__PASSAGE SHOWN__:
──────────

Christian Devotions

Posts tagged ‘Jacob’

God With Us

And Jacob went out from Beersheba, and went toward Haran.

And he lighted upon a certain place, and tarried there all night, because the sun was set; and he took of the stones of that place, and put them for his pillows, and lay down in that place to sleep.

And he dreamed, and behold a ladder set up on the earth, and the top of it reached to heaven: and behold the angels of God ascending and descending on it.

And, behold, the Lord stood above it, and said, I am the Lord God of Abraham thy father, and the God of Isaac: the land whereon thou liest, to thee will I give it, and to thy seed;

And thy seed shall be as the dust of the earth, and thou shalt spread abroad to the west, and to the east, and to the north, and to the south: and in thee and in thy seed shall all the families of the earth be blessed.

──────────

__DATA LINES__:
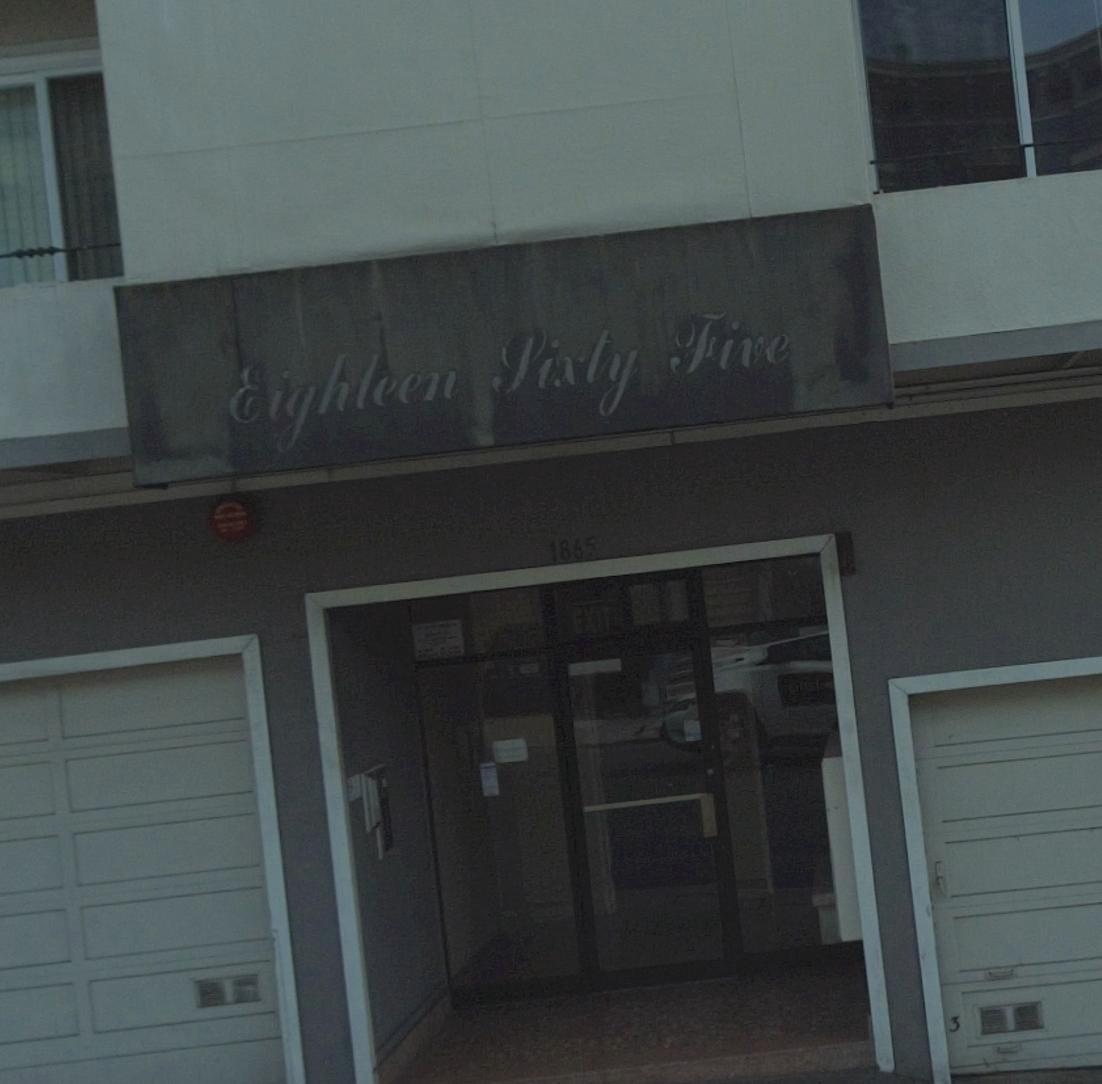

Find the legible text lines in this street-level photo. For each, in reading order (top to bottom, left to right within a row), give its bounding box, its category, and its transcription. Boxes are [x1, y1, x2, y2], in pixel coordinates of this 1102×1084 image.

[223, 302, 799, 461] StreetNumber: Eighteen Sixty Five
[546, 530, 602, 567] StreetNumber: 1865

──────────

__INSTRUCTIONS__:
• a. Swap "ladder" for "stairway" and give the devotional again, everything from "And he lighted" down to "descending on it.".
• b. In the devotional, what did Jacob put for his pillows when he stopped for the night?
You can set the material aside; it isn't needed.

__SOLUTIONS TO EACH TASK__:
• a.
And he lighted upon a certain place, and tarried there all night, because the sun was set; and he took of the stones of that place, and put them for his pillows, and lay down in that place to sleep.

And he dreamed, and behold a stairway set up on the earth, and the top of it reached to heaven: and behold the angels of God ascending and descending on it.

• b. He used stones of that place.